Tuesday, September 14th, 2010

NY Archbishop Timothy Dolan has issued a clarion call for Catholic schools in the 9/13/10 issue of America Magazine. He urges all Catholics, not just school parents, to support these schools, and to give up our “hospice mentality” about Catholic education–the attitude of watching Catholic education slowly die.

Archbishop Dolan makes a strong point that whereas American Catholic schools arose as a response to anti-Catholic bias, the present challenge is secularization:

“. . . . the Catholic Church is now confronted by a new secularization asserting that a person of faith can hardly be expected to be a tolerant and enlightened American. Religion, in this view, is only a personal hobby, with no implications for public life. Under this new scheme, to take one’s faith seriously and bring it to the public square somehow implies being un-American. To combat this notion, an equally energetic evangelization—with Catholic schools at its center—is all the more necessary.”

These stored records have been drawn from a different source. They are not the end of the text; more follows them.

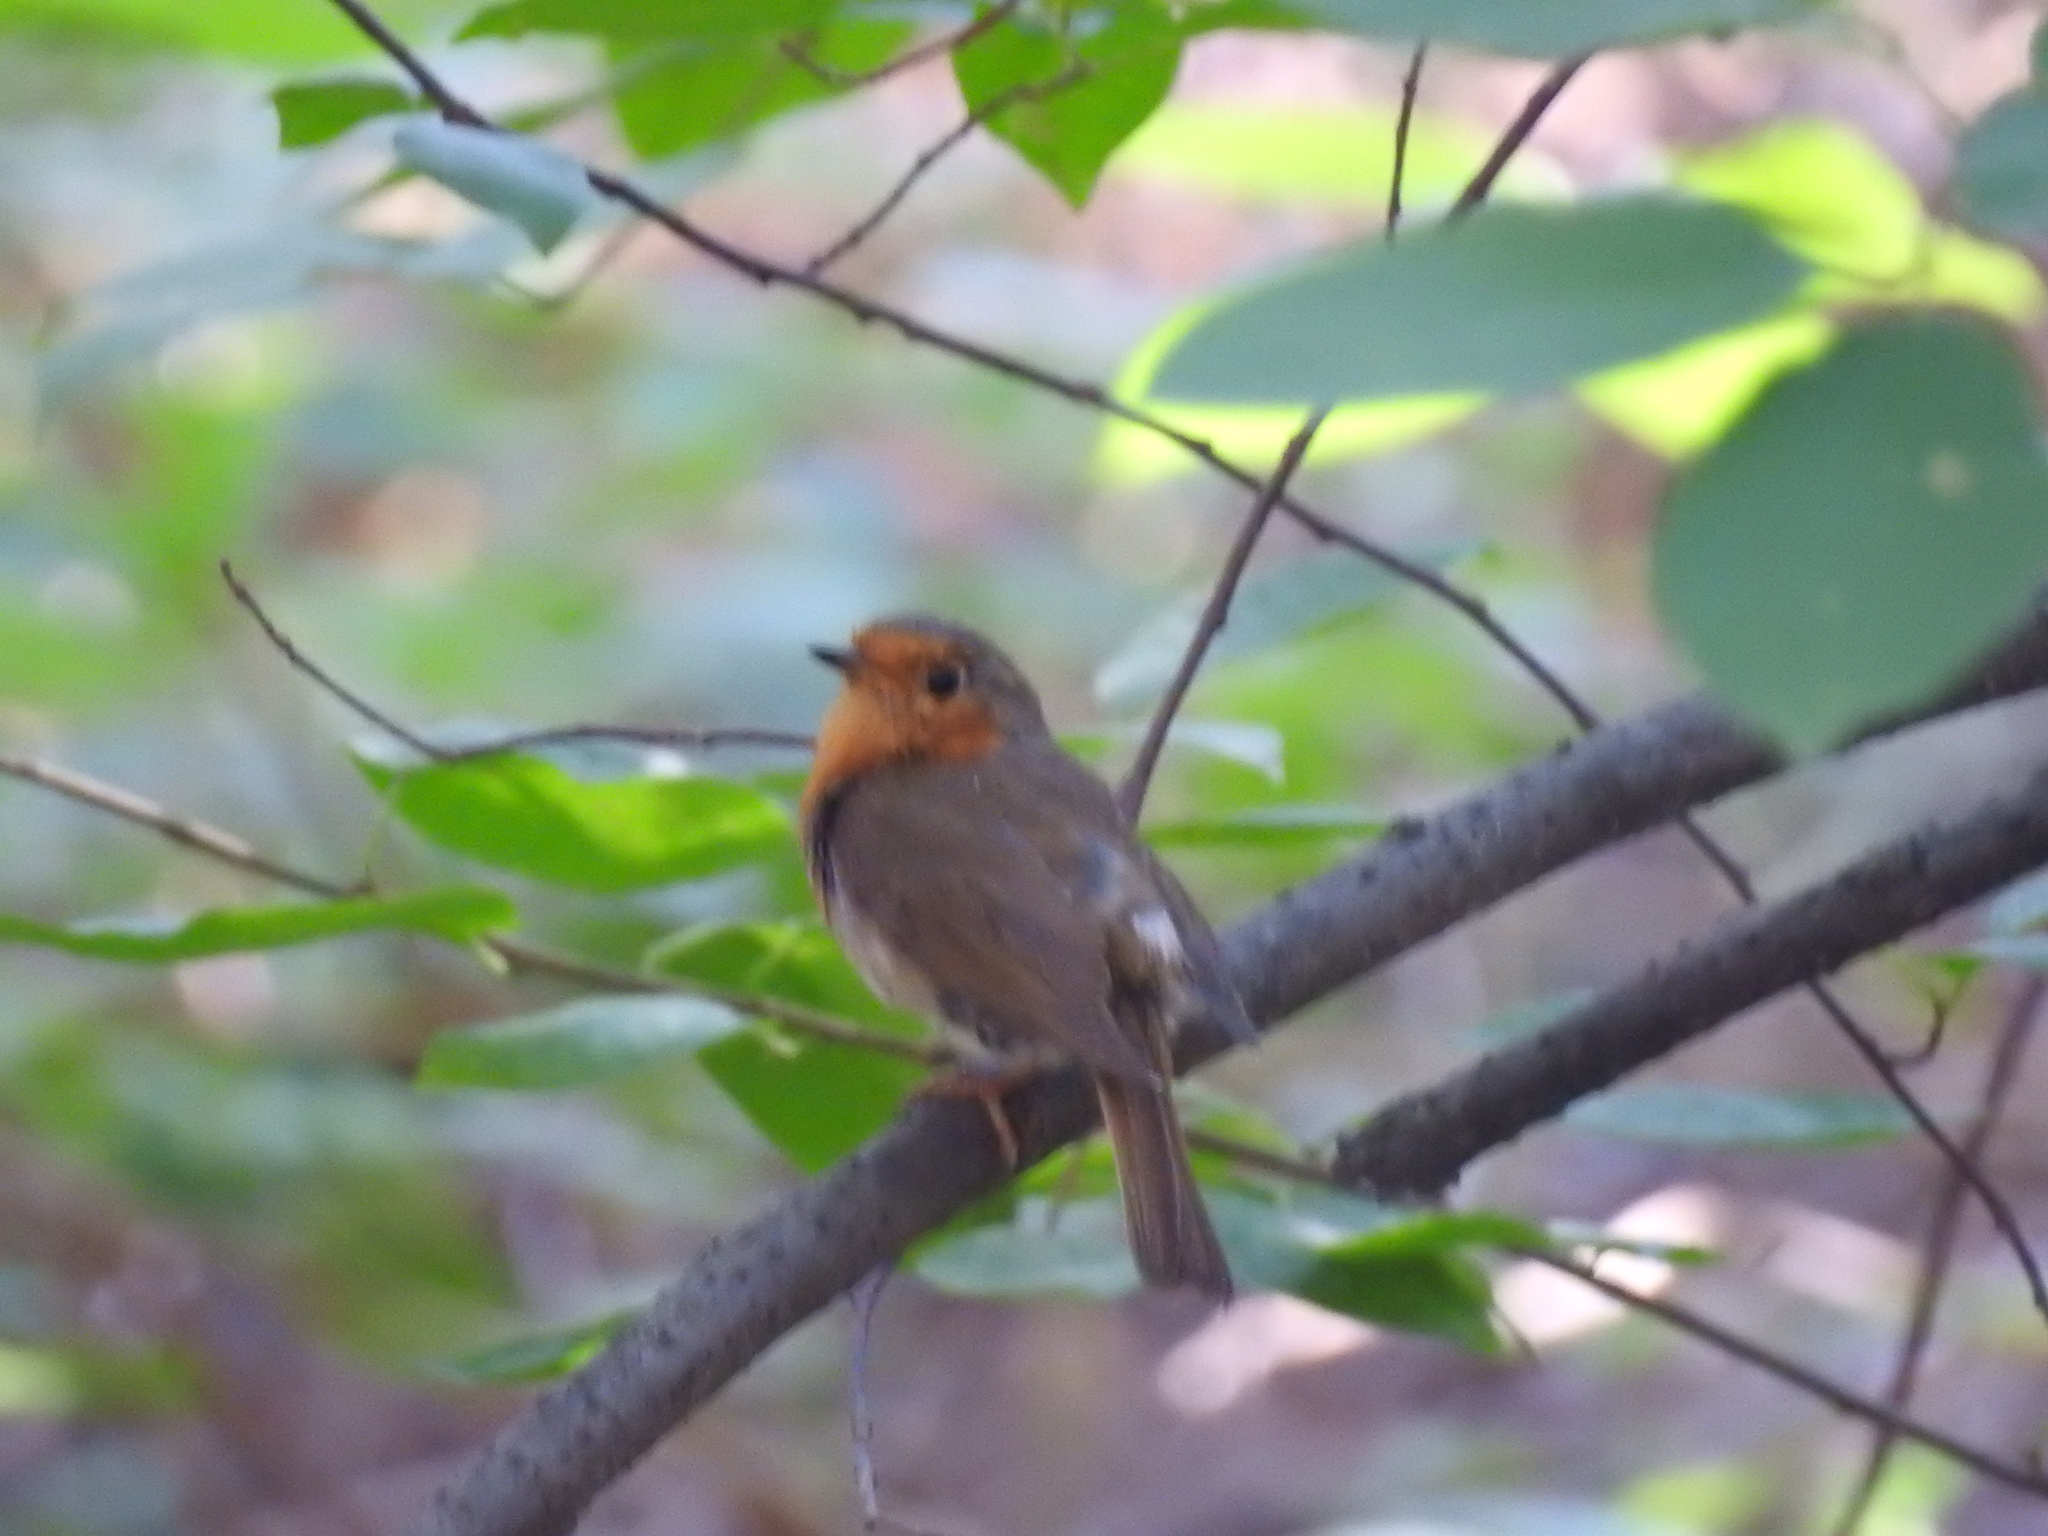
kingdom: Animalia
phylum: Chordata
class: Aves
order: Passeriformes
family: Muscicapidae
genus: Erithacus
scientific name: Erithacus rubecula
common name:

Archbishop Dolan’s position deserves wide support.

It would be extremely naive to assume that today’s secularization is benignly tolerant of religious expression. Catholics of good will may not have any idea how far from common sense our public schools have moved toward the outright manipulation of children. To fully appreciate how different the approach of Catholic education is from today’s public education in this regard, please take a look at a recent article by Miriam Grossman, MD, on explicit sex education of little children in public schools. Such over-sexualized instruction is an important aspect of secularized education.

Catholic Schools are one important refuge that protects our young children from such inappropriate instruction. As an expression of religious freedom, Catholic schools protect children from such manipulation. Religious freedom cannot grow beyond private expression unless religious freedom is established in educational institutions.